Has Moscow really turned against Assad?
Recent Russian press articles have been highly critical of Moscow’s protégé: the Bashar al-Assad regime in Syria. This has led some Western observers to conclude that Moscow may be ready to ditch Assad and see him replaced by someone more amenable to pursuing the internal conflict resolution that will lead to Syrian reconstruction. It is far more likely, though, that these Russian articles criticizing the Assad regime do not presage a Kremlin effort to replace him, but are, instead, a concerted Russian effort to get the Assad regime to change its ways.
Russian President Vladimir Putin has good reason to be annoyed with Assad. Moscow would like to see an internal settlement to the war in which the Assad regime makes peace with enough of its internal opponents so that the fighting dies down drastically and reconstruction can proceed. An article by Ambassador Aleksandr Aksenenok, vice chair of the influential Russian International Affairs Council, recommended that the Assad regime switch its priorities from reconquering all of Syria to pursuing post-war development in the approximately sixty-five percent of the country that it does control.
Such an initiative is vital—from Moscow’s viewpoint—to motivate the West and the Gulf Arab states to provide the funds for Syrian reconstruction, which the Kremlin is neither willing, nor able to provide itself. Moscow is not calling on Assad to actually share power with his opponents, but to cooperate with their efforts to buy them off with the hoped for Western and Gulf Arab reconstruction money. However, Assad and his cronies are, apparently, unwilling to even do this. As Aksenenok noted, “The war produced centers of influence and shadow organizations that are not interested in a transition to peaceful development, although, Syrian society, including businesspeople and some government officials, have developed requirements for political reform… However, this requirement cannot be expressed openly in an atmosphere of total fear and domination by the secret services.”
Russian frustration, then, is not just with Assad, but with these “centers of influence and shadow organizations” that are not interested in “peaceful development”—presumably, because they profit from the continuation of the war. But this does not mean that Russian articles critical of the Assad regime are signaling that Moscow is seeking to replace him.
For one thing, such a move would be resisted not just by Assad and his cronies, but by Iran and its allies, including Lebanese Hezbollah. And, even if Tehran agreed that it was time for Assad to go, in principle, it is not at all clear that they would agree with Russia on who should replace him. Serious differences between Moscow and Tehran over a replacement could result in a power struggle inside Syria, where Iran and its allies have a much larger military presence than Russia does.
Second, replacing Assad, alone, would not materially change the situation, since, the “centers of influence and shadow organizations that are not interested in a transition to peaceful development” would undoubtedly remain. A new Syrian leader might not only be unable to overcome them, but could be unwilling to even try for fear that they could turn on him. In other words, these corrupt Syrian elements, which benefit from the continuation of the war, may not be thriving just because Assad allows them to, but because he cannot afford to alienate them. An Assad replacement, especially, one brought to power by the Russians, could have less control over the aforementioned rogue elements than Assad.
Finally, if Putin decided that he could oust Assad and successfully replace him with someone beholden to Moscow, he would certainly not alert Assad and the rest of the world that he was contemplating this by unnecessarily allowing the Russian press to criticize Assad. As he showed with his sudden moves into Georgia in 2008, Crimea and eastern Ukraine in 2014, and Syria in 2015, Putin likes his surprise attacks to actually be surprises.
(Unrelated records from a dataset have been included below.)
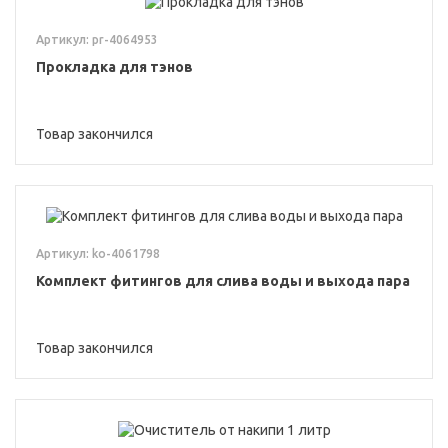
Артикул: pr-4064953
Прокладка для тэнов
Товар закончился
Артикул: ko-4061798
Комплект фитингов для слива воды и выхода пара
Товар закончился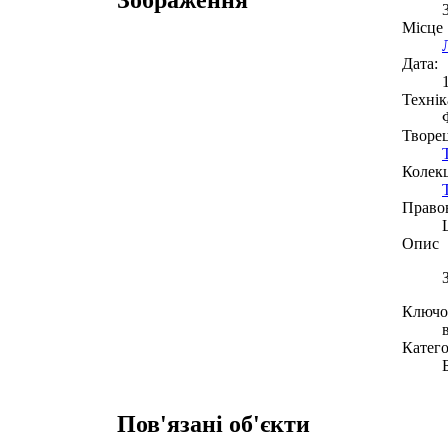
Місце
Дата:
Технік
Творе
Колекц
Право
Опис
Ключов
Катего
Пов'язані об'єкти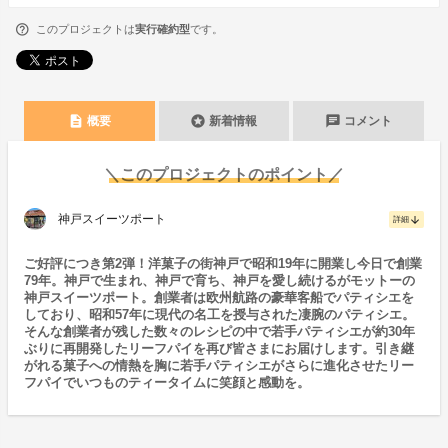
このプロジェクトは
実行確約型
です。
description
stars
chat
概要
新着情報
コメント
＼このプロジェクトのポイント／
神戸スイーツポート
arrow_downward
詳細
ご好評につき第2弾！洋菓子の街神戸で昭和19年に開業し今日で創業
79年。神戸で生まれ、神戸で育ち、神戸を愛し続けるがモットーの
神戸スイーツポート。創業者は欧州航路の豪華客船でパティシエを
しており、昭和57年に現代の名工を授与された凄腕のパティシエ。
そんな創業者が残した数々のレシピの中で若手パティシエが約30年
ぶりに再開発したリーフパイを再び皆さまにお届けします。引き継
がれる菓子への情熱を胸に若手パティシエがさらに進化させたリー
フパイでいつものティータイムに笑顔と感動を。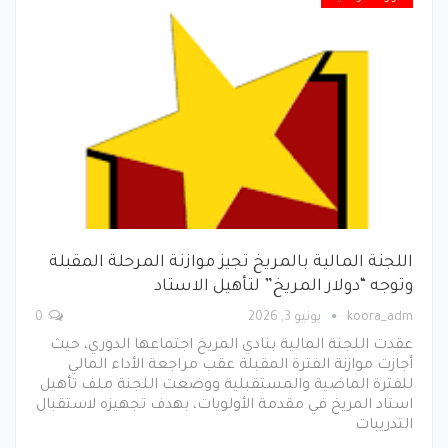
اللجنة المالية بالمريخ تجيز موازنة المرحلة المقبلة
وتوجه “دولار المريخ” لتأهيل الاستاد
koora_adm
يونيو 3, 2026
0
عقدت اللجنة المالية بنادي المريخ اجتماعها الدوري، حيث
أجازت موازنة الفترة المقبلة عقب مراجعة الأداء المالي
للفترة الماضية والمستقبلية ووضعت اللجنة ملف تأهيل
استاد المريخ في مقدمة الأولويات، بهدف تجهيزه لاستقبال
التدريبات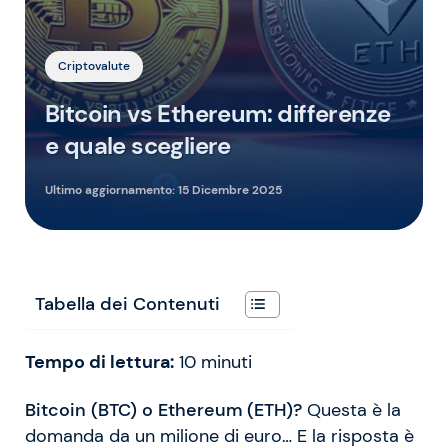
Criptovalute
Bitcoin vs Ethereum: differenze
e quale scegliere
Ultimo aggiornamento:
15 Dicembre 2025
Tabella dei Contenuti
Tempo di lettura:
10
minuti
Bitcoin (BTC) o Ethereum (ETH)?
Questa è la
domanda da un milione di euro… E la risposta è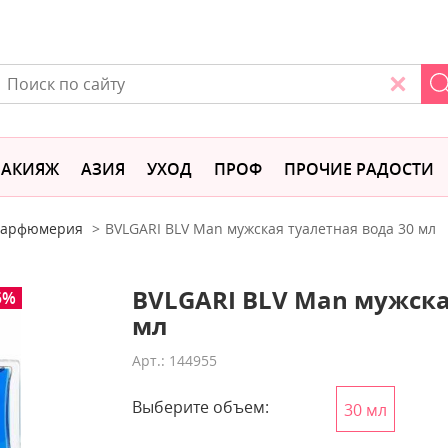
АКИЯЖ
АЗИЯ
УХОД
ПРОФ
ПРОЧИЕ РАДОСТИ
 парфюмерия
BVLGARI BLV Man мужская туалетная вода 30 мл
BVLGARI BLV Man мужска
5%
мл
Арт.: 144955
Выберите объем:
30 мл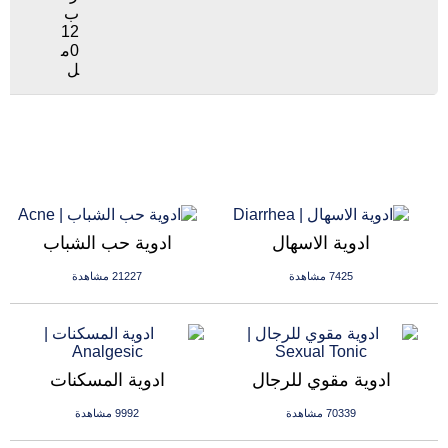
ب
12
0م
ل
ادوية الاسهال
ادوية حب الشباب
7425 مشاهدة
21227 مشاهدة
ادوية مقوي للرجال
ادوية المسكنات
70339 مشاهدة
9992 مشاهدة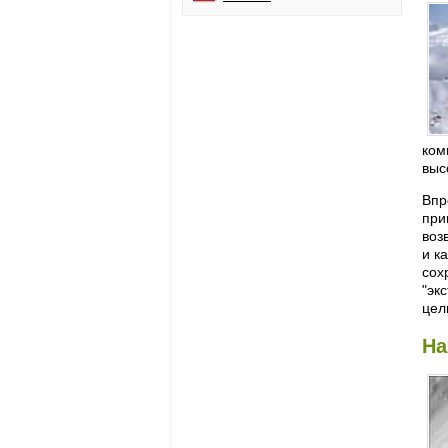
ком
выс
Впр
при
воз
и к
сох
"эк
цел
На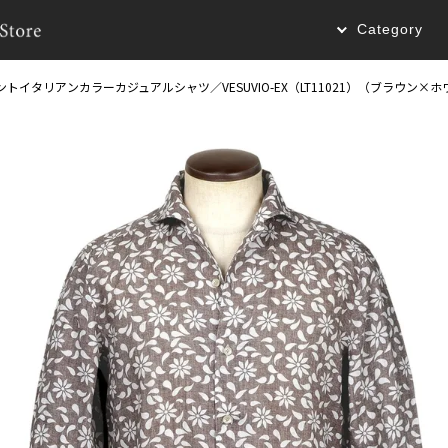
Category
ントイタリアンカラーカジュアルシャツ／VESUVIO-EX（LT11021）（ブラウン×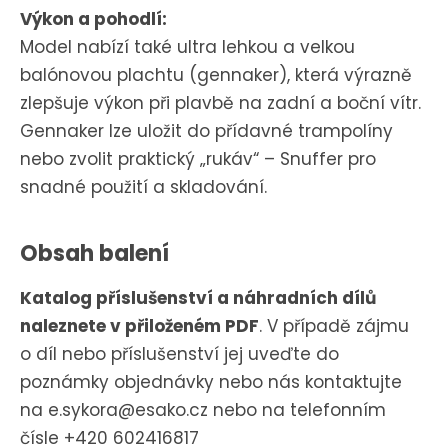
Výkon a pohodlí:
Model nabízí také ultra lehkou a velkou
balónovou plachtu (gennaker), která výrazně
zlepšuje výkon při plavbě na zadní a boční vítr.
Gennaker lze uložit do přídavné trampolíny
nebo zvolit praktický „rukáv“ – Snuffer pro
snadné použití a skladování.
Obsah balení
Katalog příslušenství a náhradních dílů
naleznete v přiloženém PDF
. V případě zájmu
o díl nebo příslušenství jej uveďte do
poznámky objednávky nebo nás kontaktujte
na e.sykora@esako.cz nebo na telefonním
čísle +420 602416817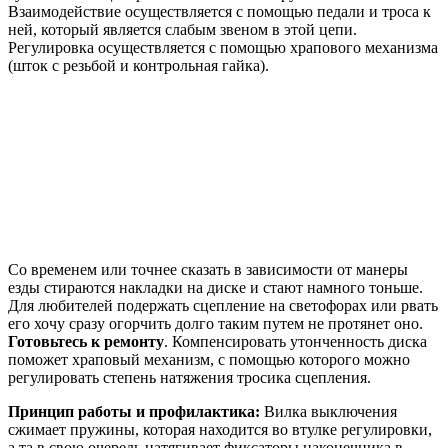
Взаимодействие осуществляется с помощью педали и троса к
ней, который является слабым звеном в этой цепи.
Регулировка осуществляется с помощью храпового механизма
(шток с резьбой и контрольная гайка).
Со временем или точнее сказать в зависимости от манеры
езды стираются накладки на диске и стают намного тоньше.
Для любителей подержать сцепление на светофорах или рвать
его хочу сразу огорчить долго таким путем не протянет оно.
Готовьтесь к ремонту
. Компенсировать утонченность диска
поможет храповый механизм, с помощью которого можно
регулировать степень натяжения тросика сцепления.
Принцип работы и профилактика:
Вилка выключения
сжимает пружины, которая находится во втулке регулировки,
а та в свою очередь натягивает фиксаторы наконечника в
These articles in the Russian press criticizing the Assad regime, then, are not a signal that Putin seeks to replace Assad. Instead, they may constitute what the Kremlin might view as a warning; that unless Assad embraces reform to some degree, he may make it too difficult for Putin to continue propping him up successfully.
Mark N. Katz is a professor of government and politics at the George Mason University Schar School of Policy and Government, and a nonresident senior fellow at the Atlantic Council.